Ald. Maria Hadden (49th) was one of several progressive aldermen who demanded that Lightfoot at least consider reinstating the widely despised employee head tax abolished by former Mayor Rahm Emanuel.

“I share frustration with some of my colleagues here in talk of no revenue option being off the table, but some revenue options being off the table .... It is completely irresponsible of us to leave revenue options on the table when we don’t have certainty,” Hadden said.

Hadden acknowledged that it is a “huge accomplishment” to erase an $838 million shortfall. But, she said, “Zero is not the goal. The goal is to have the revenue that we need to invest in the positive things that we want to see. I want to see more money in homelessness prevention. I want to see more money in mental health services. I want to see more money in affordable housing.”

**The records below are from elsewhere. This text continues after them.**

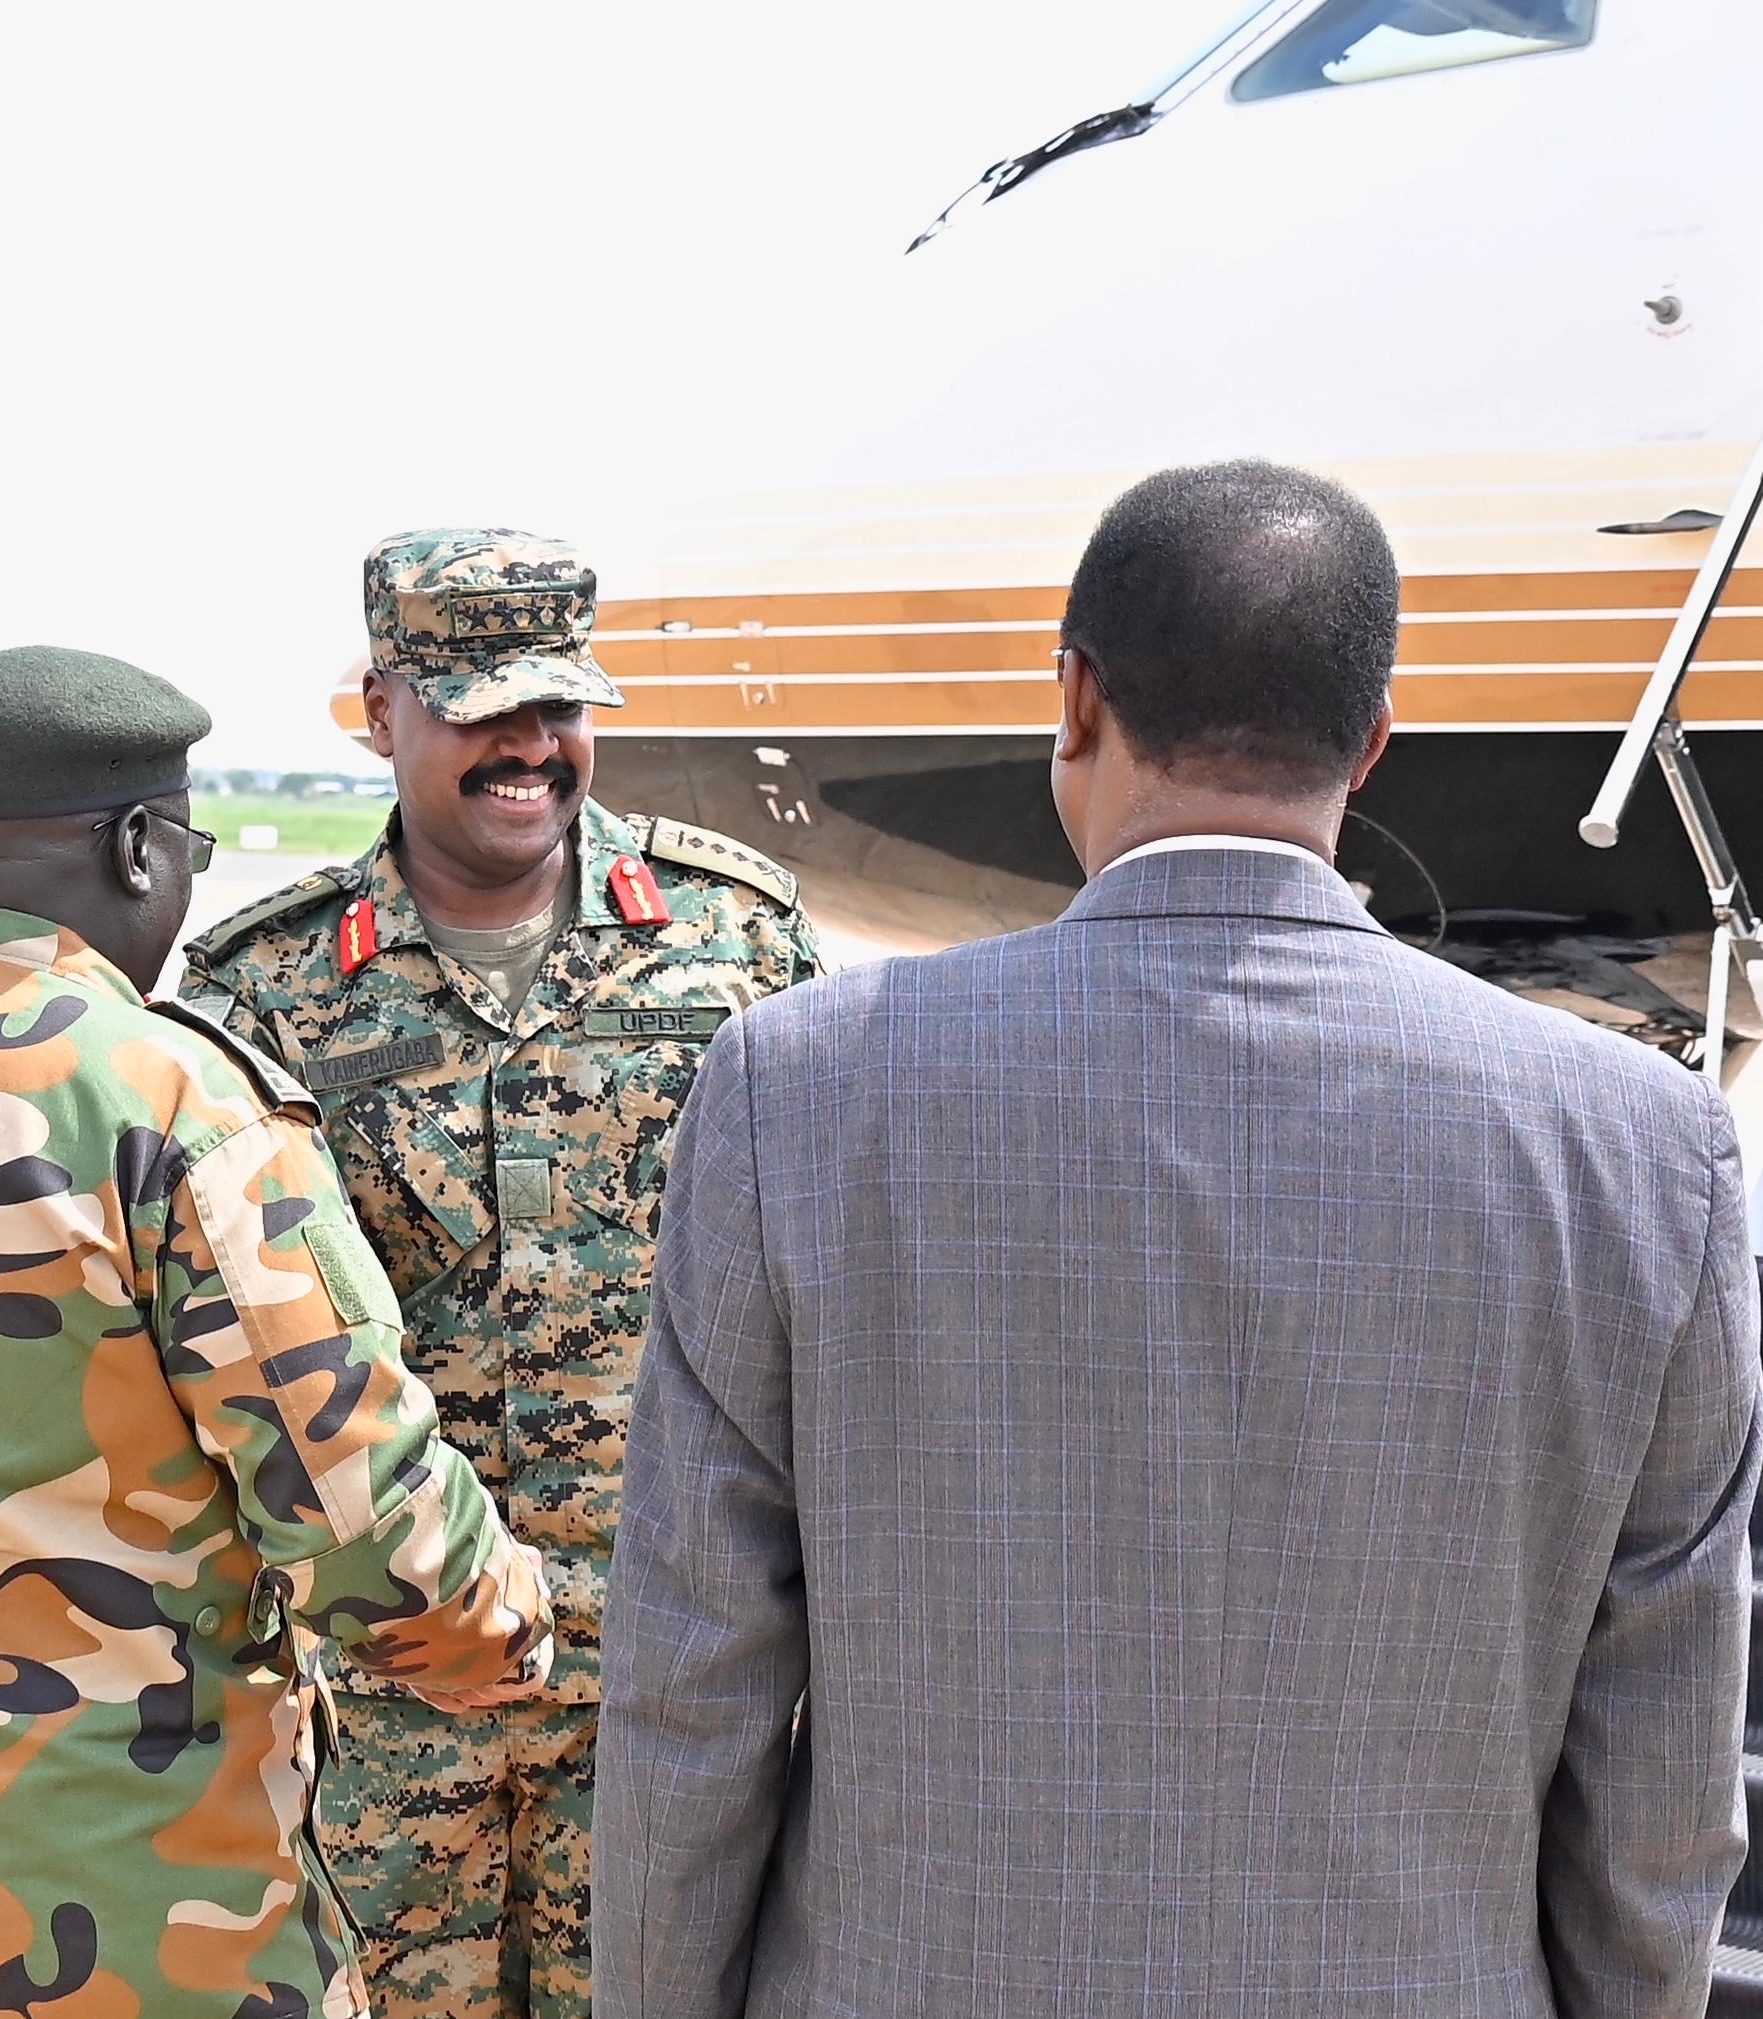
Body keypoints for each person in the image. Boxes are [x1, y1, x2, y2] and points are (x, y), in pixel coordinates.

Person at [592, 461, 1762, 2018]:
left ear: (1075, 699)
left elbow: (692, 1686)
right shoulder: (1646, 1149)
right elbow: (1663, 1782)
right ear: (1372, 740)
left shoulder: (796, 1091)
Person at [0, 644, 553, 2019]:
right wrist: (513, 1635)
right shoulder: (170, 1099)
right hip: (139, 1927)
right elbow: (372, 1538)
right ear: (140, 847)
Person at [182, 529, 822, 2019]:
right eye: (483, 709)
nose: (531, 746)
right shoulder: (261, 990)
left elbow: (833, 1273)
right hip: (386, 1688)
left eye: (561, 705)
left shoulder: (737, 943)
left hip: (671, 1670)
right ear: (380, 712)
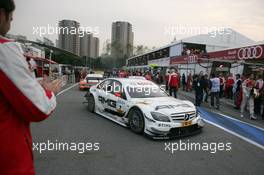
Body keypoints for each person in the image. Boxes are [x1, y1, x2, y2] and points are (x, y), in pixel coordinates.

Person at [0, 1, 62, 174]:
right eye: (10, 19)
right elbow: (39, 108)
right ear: (2, 14)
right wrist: (50, 91)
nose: (10, 24)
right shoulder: (5, 49)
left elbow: (9, 88)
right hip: (10, 161)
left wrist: (33, 83)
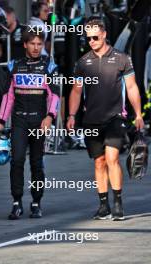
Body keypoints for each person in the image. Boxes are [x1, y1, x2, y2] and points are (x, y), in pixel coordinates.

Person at [67, 19, 144, 221]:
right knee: (99, 162)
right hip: (92, 120)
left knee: (111, 159)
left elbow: (132, 87)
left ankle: (118, 203)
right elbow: (76, 91)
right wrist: (72, 115)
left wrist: (138, 114)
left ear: (104, 34)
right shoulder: (83, 62)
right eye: (88, 38)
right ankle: (104, 206)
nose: (91, 41)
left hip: (115, 117)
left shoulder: (122, 59)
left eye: (94, 37)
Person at [0, 28, 60, 220]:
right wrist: (0, 121)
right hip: (19, 121)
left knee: (36, 163)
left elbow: (55, 95)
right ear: (25, 44)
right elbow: (8, 97)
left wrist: (50, 117)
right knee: (16, 161)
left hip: (39, 121)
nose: (36, 47)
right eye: (32, 43)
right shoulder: (14, 65)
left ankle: (36, 203)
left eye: (39, 44)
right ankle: (16, 203)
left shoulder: (49, 65)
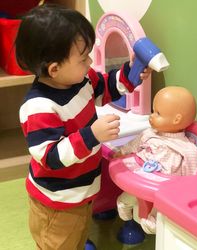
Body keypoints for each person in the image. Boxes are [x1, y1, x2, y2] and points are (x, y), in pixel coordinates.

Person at [15, 4, 151, 250]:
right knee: (57, 243)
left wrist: (130, 75)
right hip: (57, 202)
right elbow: (51, 156)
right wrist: (92, 135)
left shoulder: (82, 79)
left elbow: (106, 87)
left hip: (82, 192)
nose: (89, 62)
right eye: (83, 58)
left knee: (77, 234)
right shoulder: (38, 107)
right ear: (54, 69)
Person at [113, 86, 197, 234]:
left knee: (150, 226)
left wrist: (184, 196)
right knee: (122, 202)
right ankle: (129, 224)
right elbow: (134, 144)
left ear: (176, 119)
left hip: (164, 193)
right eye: (153, 111)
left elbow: (192, 177)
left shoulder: (187, 149)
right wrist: (121, 152)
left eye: (158, 113)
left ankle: (149, 227)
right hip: (141, 182)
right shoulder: (149, 133)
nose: (151, 116)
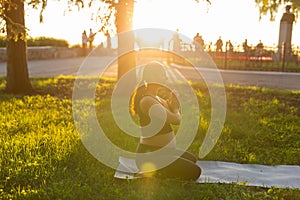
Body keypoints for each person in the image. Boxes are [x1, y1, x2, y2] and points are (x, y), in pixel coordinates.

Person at [131, 61, 201, 180]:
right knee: (195, 171)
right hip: (150, 155)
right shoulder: (147, 101)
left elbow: (172, 113)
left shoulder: (157, 98)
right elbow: (176, 119)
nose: (166, 78)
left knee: (192, 159)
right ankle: (150, 172)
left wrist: (173, 104)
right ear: (155, 77)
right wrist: (175, 108)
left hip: (164, 151)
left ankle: (159, 169)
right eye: (163, 75)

Aldermen Leslie Hairston (5th), Michele Smith (43rd) and Tom Tunney (44th) homed in on the 40 percent increase in the budget for the mayor’s office — from $9.3 million a year and 75 employees in 2019 to nearly $13.1 million and 109 employees in 2020.

“I’m really concerned about increases in the mayor’s office when so many other departments are struggling,” said Smith, Lightfoot’s handpicked chairman of the City Council’s Committee on Ethics and Government Oversight.

Hairston agreed that $3.8 million is “a lot of money being spent ... when we’re trying not to make the people be the piggy bank of government.”

Bennett attributed 12 of the new positions to being more honest about it and bringing employees “carried by other funds and other departments” into the mayor’s office.

Lightfoot is also “building out” new offices of risk management, violation prevention and community engagement and equity, she said.